Why cite the most popular content?

Every so often, I’m tempted to do what I’ve seen other website/blog owners do, which is to insert some code that lists the most popular content on their website. But I can’t seem to be able to answer a very fundamental question:

What’s the point?

This seems to me to be a clear example of people using technology (this time in the form of a snippet of code) for no reason other than that it’s there, and they can. Surely listing the most popular articles on a blog becomes a self-fulfilling prophecy? If I were to do anything along those lines, it would be to insert a widget which listed the least popular articles – so I could feel there was going to be a better return on my investment of time and effort.

I have to say, though, that in a sense using any kind of code for this sort of thing strikes me as lazy, and missing the point. Surely it would be better for readers of your blog to have more articles in the popular genre, and/or for better-written articles in the least popular ones, or more publicity for them? The statistics tell you how visitors voted with their virtual feet. Responding to that by ignoring it, and using a code to drive even more people to your most popular articles, doesn’t strike me as particularly useful or clever.
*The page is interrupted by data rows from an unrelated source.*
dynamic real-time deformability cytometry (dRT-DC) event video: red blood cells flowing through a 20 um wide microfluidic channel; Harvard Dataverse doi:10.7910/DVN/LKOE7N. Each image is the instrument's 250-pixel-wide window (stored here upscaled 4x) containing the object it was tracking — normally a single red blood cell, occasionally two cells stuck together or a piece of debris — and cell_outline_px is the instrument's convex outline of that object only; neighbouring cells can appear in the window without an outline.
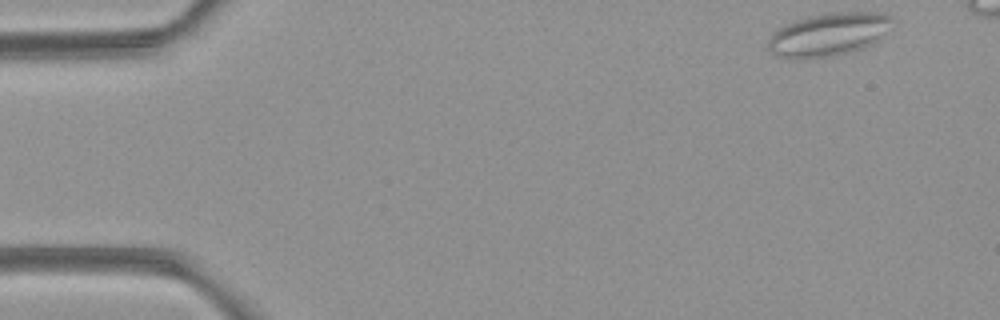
{"species": "common noctule bat (a hibernating species)", "species_latin": "Nyctalus noctula", "temperature_condition": "room temperature", "stored_images_in_passage": 5, "camera_frame_rate_fps": 3000, "um_per_image_px": 0.085, "animal": {"sex": "female", "body_mass_g": 21.9}, "frame": {"image": 1, "passage_image": 1, "time_ms": 0.0, "image_size_px": [1000, 320], "cell_outline_px": [[896, 20], [880, 40], [864, 48], [836, 56], [796, 60], [788, 60], [776, 56], [768, 48], [768, 40], [772, 32], [784, 24], [808, 16], [832, 12], [880, 12], [892, 16]], "centroid_in_image_um": [70.44, 2.94], "position_along_channel_um": 14.6, "area_um2": 32.08}}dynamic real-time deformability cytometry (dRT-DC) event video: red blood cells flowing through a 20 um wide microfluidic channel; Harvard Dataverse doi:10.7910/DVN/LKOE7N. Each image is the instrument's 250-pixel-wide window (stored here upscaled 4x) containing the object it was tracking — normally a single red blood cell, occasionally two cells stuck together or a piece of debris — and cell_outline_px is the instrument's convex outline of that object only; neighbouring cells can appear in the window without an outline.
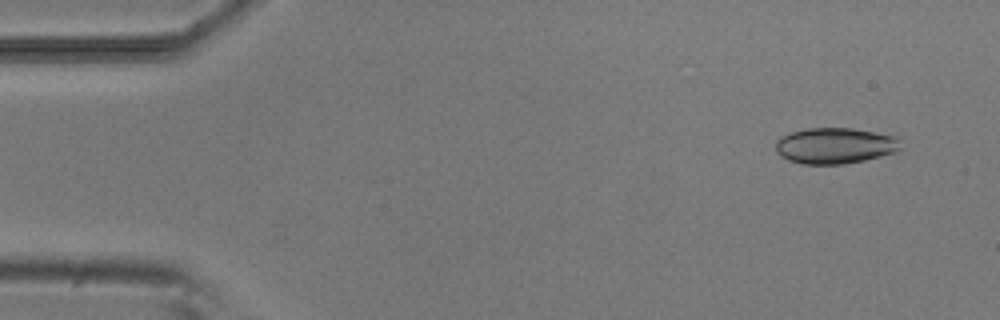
{"species": "common noctule bat (a hibernating species)", "species_latin": "Nyctalus noctula", "temperature_condition": "room temperature", "stored_images_in_passage": 11, "camera_frame_rate_fps": 3000, "um_per_image_px": 0.085, "animal": {"sex": "male", "body_mass_g": 20.5, "forearm_length_mm": 52.5}, "frame": {"image": 1, "passage_image": 4, "time_ms": 1.0, "image_size_px": [1000, 320], "cell_outline_px": [[900, 148], [896, 152], [864, 160], [844, 164], [804, 164], [788, 160], [780, 156], [776, 152], [776, 140], [780, 136], [792, 132], [808, 128], [852, 128], [900, 136]], "centroid_in_image_um": [70.99, 12.38], "position_along_channel_um": 14.0, "area_um2": 26.41}}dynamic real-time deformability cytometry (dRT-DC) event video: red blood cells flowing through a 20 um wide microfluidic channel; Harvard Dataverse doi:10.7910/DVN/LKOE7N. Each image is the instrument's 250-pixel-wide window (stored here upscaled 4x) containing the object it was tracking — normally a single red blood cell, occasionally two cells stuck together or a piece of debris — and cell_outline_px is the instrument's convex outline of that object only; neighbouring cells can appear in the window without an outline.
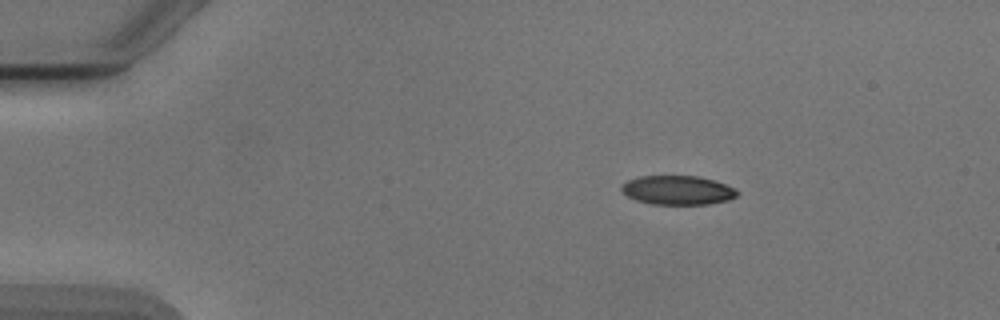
{"species": "Egyptian fruit bat (a non-hibernating species)", "species_latin": "Rousettus aegyptiacus", "temperature_condition": "cold", "stored_images_in_passage": 3, "camera_frame_rate_fps": 3000, "um_per_image_px": 0.085, "animal": {"sex": "male"}, "frame": {"image": 1, "passage_image": 1, "time_ms": 0.0, "image_size_px": [1000, 320], "cell_outline_px": [[740, 192], [736, 196], [728, 200], [708, 204], [652, 204], [636, 200], [628, 196], [620, 188], [628, 180], [640, 176], [700, 176], [724, 184]], "centroid_in_image_um": [57.6, 16.16], "position_along_channel_um": 27.4, "area_um2": 19.36}}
Note that this i not the same as the sort of code that says “Readers of this post also liked the following posts”, a bit like the information Amazon includes on is pages. To me, that is a good way of accommodating to your readers’ predilections, and enhancing the value, to them, of visiting your site.
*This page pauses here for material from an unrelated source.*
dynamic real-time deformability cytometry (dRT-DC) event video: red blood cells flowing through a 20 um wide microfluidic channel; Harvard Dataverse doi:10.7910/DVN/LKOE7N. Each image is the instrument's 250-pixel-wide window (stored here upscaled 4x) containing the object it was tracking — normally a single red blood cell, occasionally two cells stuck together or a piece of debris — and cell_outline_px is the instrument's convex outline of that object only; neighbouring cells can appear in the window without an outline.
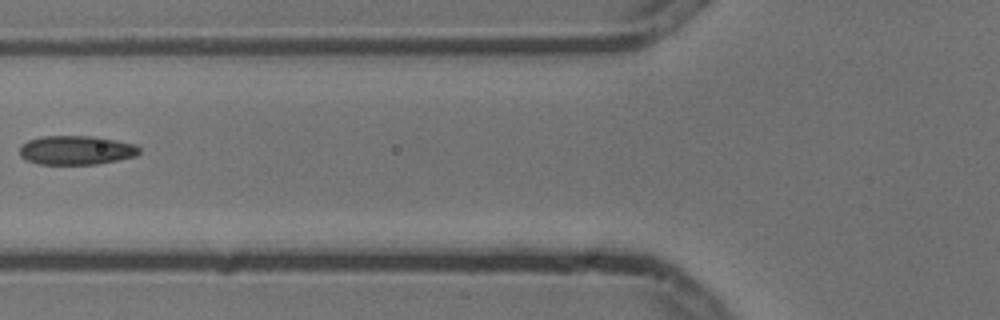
{"species": "common noctule bat (a hibernating species)", "species_latin": "Nyctalus noctula", "temperature_condition": "cold", "stored_images_in_passage": 6, "camera_frame_rate_fps": 3000, "um_per_image_px": 0.085, "animal": {"sex": "male", "body_mass_g": 13.3}, "frame": {"image": 1, "passage_image": 5, "time_ms": 1.333, "image_size_px": [1000, 320], "cell_outline_px": [[140, 152], [136, 156], [96, 164], [40, 164], [24, 160], [20, 156], [20, 148], [28, 140], [40, 136], [92, 136], [116, 140], [136, 144], [140, 148]], "centroid_in_image_um": [6.48, 12.76], "position_along_channel_um": 119.3, "area_um2": 20.29}}
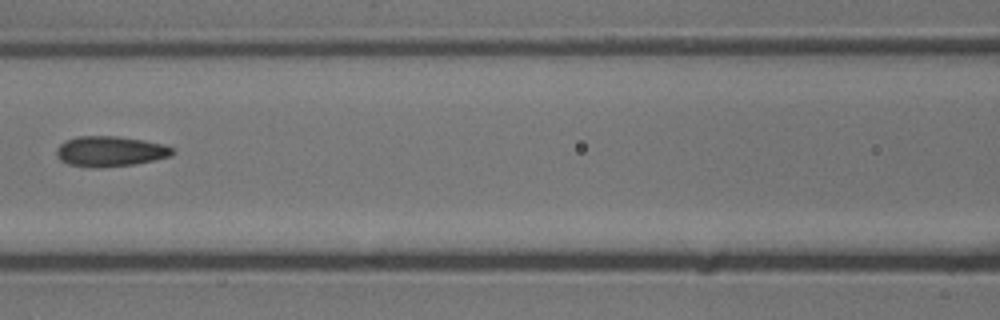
{"frame": {"image": 2, "passage_image": 6, "time_ms": 1.667, "image_size_px": [1000, 320], "cell_outline_px": [[176, 152], [172, 156], [136, 164], [100, 168], [92, 168], [68, 164], [60, 160], [56, 156], [56, 148], [64, 140], [80, 136], [116, 136], [144, 140], [164, 144], [176, 148]], "centroid_in_image_um": [9.39, 12.87], "position_along_channel_um": 157.2, "area_um2": 20.92}}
My own preference, though, is to use the Zemanta plug-in to suggest other blogs people might find interesting. True, as often as not it takes the reader away from your own site, but it does help to provide a richer experience in my opinion.
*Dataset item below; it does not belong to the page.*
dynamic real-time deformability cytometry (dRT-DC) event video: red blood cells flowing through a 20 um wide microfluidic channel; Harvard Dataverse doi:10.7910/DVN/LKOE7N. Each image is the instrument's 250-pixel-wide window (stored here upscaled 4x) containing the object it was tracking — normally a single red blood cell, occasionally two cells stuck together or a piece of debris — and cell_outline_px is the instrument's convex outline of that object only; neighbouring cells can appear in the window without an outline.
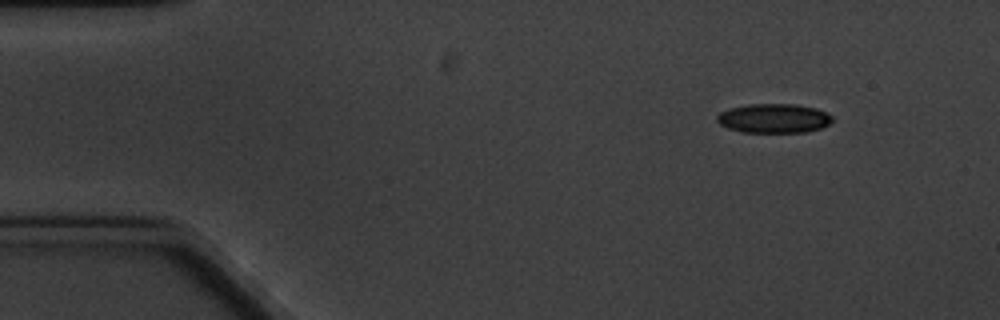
{"species": "common noctule bat (a hibernating species)", "species_latin": "Nyctalus noctula", "temperature_condition": "cold", "stored_images_in_passage": 3, "camera_frame_rate_fps": 3000, "um_per_image_px": 0.085, "animal": {"sex": "male", "body_mass_g": 20.1, "forearm_length_mm": 53.5}, "frame": {"image": 1, "passage_image": 1, "time_ms": 0.0, "image_size_px": [1000, 320], "cell_outline_px": [[832, 120], [828, 124], [820, 128], [804, 132], [744, 132], [728, 128], [720, 124], [716, 120], [716, 116], [720, 112], [728, 108], [748, 104], [796, 104], [816, 108], [832, 116]], "centroid_in_image_um": [65.74, 10.05], "position_along_channel_um": 19.3, "area_um2": 19.59}}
There is a wider issue here, I think. Many students now create, and are encouraged to create, their own apps, code widgets or similar. I think they need to be challenged to answer some fundamental questions before they even get started:

  • What is its fundamental function? Note the singular: nobody uses or likes using the application equivalent of a Swiss Army knife.
  • What is the point of it? Not what it does, which is covered by the first question, but why does anyone need something to do that?
  • What are the likely unintended consequences of using it? For example, in this case you would probably find that even fewer people read your least popular posts.
  • What is the ultimate goal? For example, in this case I should imagine that the ultimate goal is to increase the “stickiness” of your blog, ie to encourage people to stay on it longer.
  • Is there a better way of achieving the ultimate goal?